Please copy each line in the records below that contains the string "shoulder".

### Exercise materials
──────────
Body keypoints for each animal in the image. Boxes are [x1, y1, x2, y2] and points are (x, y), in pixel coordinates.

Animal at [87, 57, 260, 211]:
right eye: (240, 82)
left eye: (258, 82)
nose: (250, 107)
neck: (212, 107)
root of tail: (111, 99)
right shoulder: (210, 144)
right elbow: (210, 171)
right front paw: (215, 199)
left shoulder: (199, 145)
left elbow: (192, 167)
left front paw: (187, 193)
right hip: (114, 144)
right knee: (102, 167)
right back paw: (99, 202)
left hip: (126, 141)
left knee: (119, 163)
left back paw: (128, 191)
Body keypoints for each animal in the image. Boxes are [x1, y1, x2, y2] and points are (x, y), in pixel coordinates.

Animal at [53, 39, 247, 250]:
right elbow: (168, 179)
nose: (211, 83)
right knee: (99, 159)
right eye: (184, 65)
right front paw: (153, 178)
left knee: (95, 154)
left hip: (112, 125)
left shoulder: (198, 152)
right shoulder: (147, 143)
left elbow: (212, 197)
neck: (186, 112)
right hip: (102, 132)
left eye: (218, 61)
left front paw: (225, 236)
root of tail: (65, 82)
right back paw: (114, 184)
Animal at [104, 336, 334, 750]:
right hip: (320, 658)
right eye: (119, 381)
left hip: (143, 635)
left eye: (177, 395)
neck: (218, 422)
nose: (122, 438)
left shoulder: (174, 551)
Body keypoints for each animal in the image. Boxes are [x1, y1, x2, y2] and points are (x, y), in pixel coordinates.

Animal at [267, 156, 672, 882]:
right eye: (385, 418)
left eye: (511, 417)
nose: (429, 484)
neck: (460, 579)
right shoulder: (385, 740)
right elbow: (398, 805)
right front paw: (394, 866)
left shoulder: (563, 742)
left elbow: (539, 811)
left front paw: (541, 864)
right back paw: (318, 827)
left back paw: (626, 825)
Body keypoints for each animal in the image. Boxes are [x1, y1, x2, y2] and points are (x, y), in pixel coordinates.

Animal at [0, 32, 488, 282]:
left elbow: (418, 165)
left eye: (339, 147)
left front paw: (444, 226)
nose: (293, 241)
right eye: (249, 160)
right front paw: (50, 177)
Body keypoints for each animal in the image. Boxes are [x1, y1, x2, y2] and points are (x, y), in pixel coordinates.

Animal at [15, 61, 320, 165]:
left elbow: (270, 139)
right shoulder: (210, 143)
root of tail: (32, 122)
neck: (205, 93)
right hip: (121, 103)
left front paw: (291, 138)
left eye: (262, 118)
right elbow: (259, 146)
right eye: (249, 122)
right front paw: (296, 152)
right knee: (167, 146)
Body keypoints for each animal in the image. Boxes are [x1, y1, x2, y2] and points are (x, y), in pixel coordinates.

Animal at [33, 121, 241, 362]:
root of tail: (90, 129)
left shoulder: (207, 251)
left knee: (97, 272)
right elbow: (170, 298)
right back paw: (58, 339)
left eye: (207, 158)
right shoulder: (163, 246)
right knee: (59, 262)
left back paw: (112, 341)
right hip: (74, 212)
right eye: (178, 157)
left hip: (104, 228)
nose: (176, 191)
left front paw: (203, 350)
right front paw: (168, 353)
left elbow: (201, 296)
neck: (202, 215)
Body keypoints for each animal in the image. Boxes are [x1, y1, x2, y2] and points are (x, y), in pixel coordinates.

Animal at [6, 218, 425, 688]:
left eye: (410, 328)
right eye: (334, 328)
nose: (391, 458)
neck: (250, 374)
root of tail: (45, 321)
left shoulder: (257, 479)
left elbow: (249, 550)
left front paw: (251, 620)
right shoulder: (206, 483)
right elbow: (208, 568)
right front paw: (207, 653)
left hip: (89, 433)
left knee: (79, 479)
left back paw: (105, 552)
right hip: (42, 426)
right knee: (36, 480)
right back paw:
──────────
### Exercise answer
right shoulder: (210, 144)
left shoulder: (199, 145)
left shoulder: (198, 152)
right shoulder: (147, 143)
left shoulder: (174, 551)
right shoulder: (385, 740)
left shoulder: (563, 742)
right shoulder: (210, 143)
left shoulder: (207, 251)
right shoulder: (163, 246)
left shoulder: (257, 479)
right shoulder: (206, 483)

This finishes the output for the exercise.